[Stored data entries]
============
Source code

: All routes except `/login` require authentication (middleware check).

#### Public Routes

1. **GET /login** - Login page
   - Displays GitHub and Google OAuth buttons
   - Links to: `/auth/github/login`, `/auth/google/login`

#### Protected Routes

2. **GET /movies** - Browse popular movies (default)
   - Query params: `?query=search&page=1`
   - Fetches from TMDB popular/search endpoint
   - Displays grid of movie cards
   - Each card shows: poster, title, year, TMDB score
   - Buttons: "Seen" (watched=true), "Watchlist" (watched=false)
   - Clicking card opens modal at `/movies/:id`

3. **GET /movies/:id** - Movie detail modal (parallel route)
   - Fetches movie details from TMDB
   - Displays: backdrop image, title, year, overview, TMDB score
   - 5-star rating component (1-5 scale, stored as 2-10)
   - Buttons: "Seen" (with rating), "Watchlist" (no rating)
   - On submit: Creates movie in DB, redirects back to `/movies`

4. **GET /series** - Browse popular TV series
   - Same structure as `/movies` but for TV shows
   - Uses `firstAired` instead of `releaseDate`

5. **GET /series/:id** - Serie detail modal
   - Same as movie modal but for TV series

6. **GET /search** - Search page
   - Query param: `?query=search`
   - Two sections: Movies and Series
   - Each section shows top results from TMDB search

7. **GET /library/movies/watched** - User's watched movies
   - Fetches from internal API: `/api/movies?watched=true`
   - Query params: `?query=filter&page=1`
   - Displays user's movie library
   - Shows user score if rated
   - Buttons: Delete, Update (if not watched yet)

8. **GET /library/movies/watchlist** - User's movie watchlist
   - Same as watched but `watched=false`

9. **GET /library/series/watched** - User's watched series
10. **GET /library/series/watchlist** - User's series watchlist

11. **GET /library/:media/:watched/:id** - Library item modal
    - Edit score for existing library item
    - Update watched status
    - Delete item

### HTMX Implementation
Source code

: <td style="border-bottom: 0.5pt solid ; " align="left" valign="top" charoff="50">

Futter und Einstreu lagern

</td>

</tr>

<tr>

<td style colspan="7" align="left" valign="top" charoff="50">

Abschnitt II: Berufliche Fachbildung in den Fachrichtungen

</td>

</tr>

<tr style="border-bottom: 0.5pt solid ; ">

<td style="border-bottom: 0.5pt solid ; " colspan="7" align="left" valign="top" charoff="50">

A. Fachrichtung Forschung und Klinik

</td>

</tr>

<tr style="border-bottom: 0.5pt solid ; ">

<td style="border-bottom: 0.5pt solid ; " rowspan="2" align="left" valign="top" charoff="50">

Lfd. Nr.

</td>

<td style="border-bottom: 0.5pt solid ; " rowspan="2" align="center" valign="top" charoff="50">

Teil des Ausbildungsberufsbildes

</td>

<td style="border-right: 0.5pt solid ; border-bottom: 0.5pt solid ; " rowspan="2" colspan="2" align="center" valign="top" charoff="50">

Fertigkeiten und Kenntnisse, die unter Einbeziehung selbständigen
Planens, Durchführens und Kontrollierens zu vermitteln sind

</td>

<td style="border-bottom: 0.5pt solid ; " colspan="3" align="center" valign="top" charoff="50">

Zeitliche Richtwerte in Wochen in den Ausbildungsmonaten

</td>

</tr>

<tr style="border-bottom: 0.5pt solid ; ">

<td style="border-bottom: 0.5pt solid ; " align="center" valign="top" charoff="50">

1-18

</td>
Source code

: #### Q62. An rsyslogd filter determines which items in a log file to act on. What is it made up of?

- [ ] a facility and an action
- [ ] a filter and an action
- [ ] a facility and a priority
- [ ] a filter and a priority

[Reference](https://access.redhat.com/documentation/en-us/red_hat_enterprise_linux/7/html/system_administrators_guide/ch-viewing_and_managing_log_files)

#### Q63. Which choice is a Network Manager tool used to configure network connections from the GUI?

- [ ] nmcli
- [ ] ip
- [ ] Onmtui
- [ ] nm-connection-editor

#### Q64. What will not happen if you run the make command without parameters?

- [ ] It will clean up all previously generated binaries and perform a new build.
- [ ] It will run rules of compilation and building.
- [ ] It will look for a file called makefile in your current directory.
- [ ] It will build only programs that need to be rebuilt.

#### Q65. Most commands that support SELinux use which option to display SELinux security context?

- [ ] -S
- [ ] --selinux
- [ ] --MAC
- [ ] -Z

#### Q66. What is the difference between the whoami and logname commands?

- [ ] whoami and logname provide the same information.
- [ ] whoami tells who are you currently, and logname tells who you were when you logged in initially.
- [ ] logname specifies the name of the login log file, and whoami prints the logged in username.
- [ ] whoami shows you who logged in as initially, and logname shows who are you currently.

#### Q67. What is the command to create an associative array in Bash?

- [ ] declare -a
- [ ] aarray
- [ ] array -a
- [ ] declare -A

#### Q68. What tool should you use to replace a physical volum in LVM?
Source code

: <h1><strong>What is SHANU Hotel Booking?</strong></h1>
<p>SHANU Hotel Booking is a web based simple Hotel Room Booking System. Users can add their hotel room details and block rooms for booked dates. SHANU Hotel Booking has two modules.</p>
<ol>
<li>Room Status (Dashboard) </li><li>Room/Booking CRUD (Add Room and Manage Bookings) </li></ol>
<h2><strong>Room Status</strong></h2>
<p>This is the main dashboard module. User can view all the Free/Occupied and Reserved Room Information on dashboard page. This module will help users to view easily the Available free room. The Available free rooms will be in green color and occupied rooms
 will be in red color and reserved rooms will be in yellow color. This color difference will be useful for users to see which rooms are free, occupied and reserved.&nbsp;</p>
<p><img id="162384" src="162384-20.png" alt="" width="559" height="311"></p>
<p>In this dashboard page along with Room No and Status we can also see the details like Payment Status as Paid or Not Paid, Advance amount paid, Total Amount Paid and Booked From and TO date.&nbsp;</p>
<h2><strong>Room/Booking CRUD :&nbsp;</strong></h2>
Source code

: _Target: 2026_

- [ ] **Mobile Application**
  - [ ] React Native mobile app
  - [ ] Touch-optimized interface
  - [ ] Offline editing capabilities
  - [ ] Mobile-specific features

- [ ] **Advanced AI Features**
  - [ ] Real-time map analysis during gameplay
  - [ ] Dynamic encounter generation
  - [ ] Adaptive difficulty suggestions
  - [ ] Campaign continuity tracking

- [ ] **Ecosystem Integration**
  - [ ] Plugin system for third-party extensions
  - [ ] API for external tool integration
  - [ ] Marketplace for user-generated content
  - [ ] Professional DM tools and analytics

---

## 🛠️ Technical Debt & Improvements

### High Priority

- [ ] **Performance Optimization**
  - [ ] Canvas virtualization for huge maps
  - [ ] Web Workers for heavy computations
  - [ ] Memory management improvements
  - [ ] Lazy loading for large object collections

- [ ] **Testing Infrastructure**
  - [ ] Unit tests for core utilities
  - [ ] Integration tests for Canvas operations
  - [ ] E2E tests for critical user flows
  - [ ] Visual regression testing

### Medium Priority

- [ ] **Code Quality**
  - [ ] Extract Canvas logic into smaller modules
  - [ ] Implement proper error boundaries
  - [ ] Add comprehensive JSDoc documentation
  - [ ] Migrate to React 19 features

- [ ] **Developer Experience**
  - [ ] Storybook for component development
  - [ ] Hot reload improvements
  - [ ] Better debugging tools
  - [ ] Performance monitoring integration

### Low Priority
============
__Problem statement__: Copy every one of the records above line for line, with no changes at all.

__Exercise response__:
Source code

: All routes except `/login` require authentication (middleware check).

#### Public Routes

1. **GET /login** - Login page
   - Displays GitHub and Google OAuth buttons
   - Links to: `/auth/github/login`, `/auth/google/login`

#### Protected Routes

2. **GET /movies** - Browse popular movies (default)
   - Query params: `?query=search&page=1`
   - Fetches from TMDB popular/search endpoint
   - Displays grid of movie cards
   - Each card shows: poster, title, year, TMDB score
   - Buttons: "Seen" (watched=true), "Watchlist" (watched=false)
   - Clicking card opens modal at `/movies/:id`

3. **GET /movies/:id** - Movie detail modal (parallel route)
   - Fetches movie details from TMDB
   - Displays: backdrop image, title, year, overview, TMDB score
   - 5-star rating component (1-5 scale, stored as 2-10)
   - Buttons: "Seen" (with rating), "Watchlist" (no rating)
   - On submit: Creates movie in DB, redirects back to `/movies`

4. **GET /series** - Browse popular TV series
   - Same structure as `/movies` but for TV shows
   - Uses `firstAired` instead of `releaseDate`

5. **GET /series/:id** - Serie detail modal
   - Same as movie modal but for TV series

6. **GET /search** - Search page
   - Query param: `?query=search`
   - Two sections: Movies and Series
   - Each section shows top results from TMDB search

7. **GET /library/movies/watched** - User's watched movies
   - Fetches from internal API: `/api/movies?watched=true`
   - Query params: `?query=filter&page=1`
   - Displays user's movie library
   - Shows user score if rated
   - Buttons: Delete, Update (if not watched yet)

8. **GET /library/movies/watchlist** - User's movie watchlist
   - Same as watched but `watched=false`

9. **GET /library/series/watched** - User's watched series
10. **GET /library/series/watchlist** - User's series watchlist

11. **GET /library/:media/:watched/:id** - Library item modal
    - Edit score for existing library item
    - Update watched status
    - Delete item

### HTMX Implementation
Source code

: <td style="border-bottom: 0.5pt solid ; " align="left" valign="top" charoff="50">

Futter und Einstreu lagern

</td>

</tr>

<tr>

<td style colspan="7" align="left" valign="top" charoff="50">

Abschnitt II: Berufliche Fachbildung in den Fachrichtungen

</td>

</tr>

<tr style="border-bottom: 0.5pt solid ; ">

<td style="border-bottom: 0.5pt solid ; " colspan="7" align="left" valign="top" charoff="50">

A. Fachrichtung Forschung und Klinik

</td>

</tr>

<tr style="border-bottom: 0.5pt solid ; ">

<td style="border-bottom: 0.5pt solid ; " rowspan="2" align="left" valign="top" charoff="50">

Lfd. Nr.

</td>

<td style="border-bottom: 0.5pt solid ; " rowspan="2" align="center" valign="top" charoff="50">

Teil des Ausbildungsberufsbildes

</td>

<td style="border-right: 0.5pt solid ; border-bottom: 0.5pt solid ; " rowspan="2" colspan="2" align="center" valign="top" charoff="50">

Fertigkeiten und Kenntnisse, die unter Einbeziehung selbständigen
Planens, Durchführens und Kontrollierens zu vermitteln sind

</td>

<td style="border-bottom: 0.5pt solid ; " colspan="3" align="center" valign="top" charoff="50">

Zeitliche Richtwerte in Wochen in den Ausbildungsmonaten

</td>

</tr>

<tr style="border-bottom: 0.5pt solid ; ">

<td style="border-bottom: 0.5pt solid ; " align="center" valign="top" charoff="50">

1-18

</td>
Source code

: #### Q62. An rsyslogd filter determines which items in a log file to act on. What is it made up of?

- [ ] a facility and an action
- [ ] a filter and an action
- [ ] a facility and a priority
- [ ] a filter and a priority

[Reference](https://access.redhat.com/documentation/en-us/red_hat_enterprise_linux/7/html/system_administrators_guide/ch-viewing_and_managing_log_files)

#### Q63. Which choice is a Network Manager tool used to configure network connections from the GUI?

- [ ] nmcli
- [ ] ip
- [ ] Onmtui
- [ ] nm-connection-editor

#### Q64. What will not happen if you run the make command without parameters?

- [ ] It will clean up all previously generated binaries and perform a new build.
- [ ] It will run rules of compilation and building.
- [ ] It will look for a file called makefile in your current directory.
- [ ] It will build only programs that need to be rebuilt.

#### Q65. Most commands that support SELinux use which option to display SELinux security context?

- [ ] -S
- [ ] --selinux
- [ ] --MAC
- [ ] -Z

#### Q66. What is the difference between the whoami and logname commands?

- [ ] whoami and logname provide the same information.
- [ ] whoami tells who are you currently, and logname tells who you were when you logged in initially.
- [ ] logname specifies the name of the login log file, and whoami prints the logged in username.
- [ ] whoami shows you who logged in as initially, and logname shows who are you currently.

#### Q67. What is the command to create an associative array in Bash?

- [ ] declare -a
- [ ] aarray
- [ ] array -a
- [ ] declare -A

#### Q68. What tool should you use to replace a physical volum in LVM?
Source code

: <h1><strong>What is SHANU Hotel Booking?</strong></h1>
<p>SHANU Hotel Booking is a web based simple Hotel Room Booking System. Users can add their hotel room details and block rooms for booked dates. SHANU Hotel Booking has two modules.</p>
<ol>
<li>Room Status (Dashboard) </li><li>Room/Booking CRUD (Add Room and Manage Bookings) </li></ol>
<h2><strong>Room Status</strong></h2>
<p>This is the main dashboard module. User can view all the Free/Occupied and Reserved Room Information on dashboard page. This module will help users to view easily the Available free room. The Available free rooms will be in green color and occupied rooms
 will be in red color and reserved rooms will be in yellow color. This color difference will be useful for users to see which rooms are free, occupied and reserved.&nbsp;</p>
<p><img id="162384" src="162384-20.png" alt="" width="559" height="311"></p>
<p>In this dashboard page along with Room No and Status we can also see the details like Payment Status as Paid or Not Paid, Advance amount paid, Total Amount Paid and Booked From and TO date.&nbsp;</p>
<h2><strong>Room/Booking CRUD :&nbsp;</strong></h2>
Source code

: _Target: 2026_

- [ ] **Mobile Application**
  - [ ] React Native mobile app
  - [ ] Touch-optimized interface
  - [ ] Offline editing capabilities
  - [ ] Mobile-specific features

- [ ] **Advanced AI Features**
  - [ ] Real-time map analysis during gameplay
  - [ ] Dynamic encounter generation
  - [ ] Adaptive difficulty suggestions
  - [ ] Campaign continuity tracking

- [ ] **Ecosystem Integration**
  - [ ] Plugin system for third-party extensions
  - [ ] API for external tool integration
  - [ ] Marketplace for user-generated content
  - [ ] Professional DM tools and analytics

---

## 🛠️ Technical Debt & Improvements

### High Priority

- [ ] **Performance Optimization**
  - [ ] Canvas virtualization for huge maps
  - [ ] Web Workers for heavy computations
  - [ ] Memory management improvements
  - [ ] Lazy loading for large object collections

- [ ] **Testing Infrastructure**
  - [ ] Unit tests for core utilities
  - [ ] Integration tests for Canvas operations
  - [ ] E2E tests for critical user flows
  - [ ] Visual regression testing

### Medium Priority

- [ ] **Code Quality**
  - [ ] Extract Canvas logic into smaller modules
  - [ ] Implement proper error boundaries
  - [ ] Add comprehensive JSDoc documentation
  - [ ] Migrate to React 19 features

- [ ] **Developer Experience**
  - [ ] Storybook for component development
  - [ ] Hot reload improvements
  - [ ] Better debugging tools
  - [ ] Performance monitoring integration

### Low Priority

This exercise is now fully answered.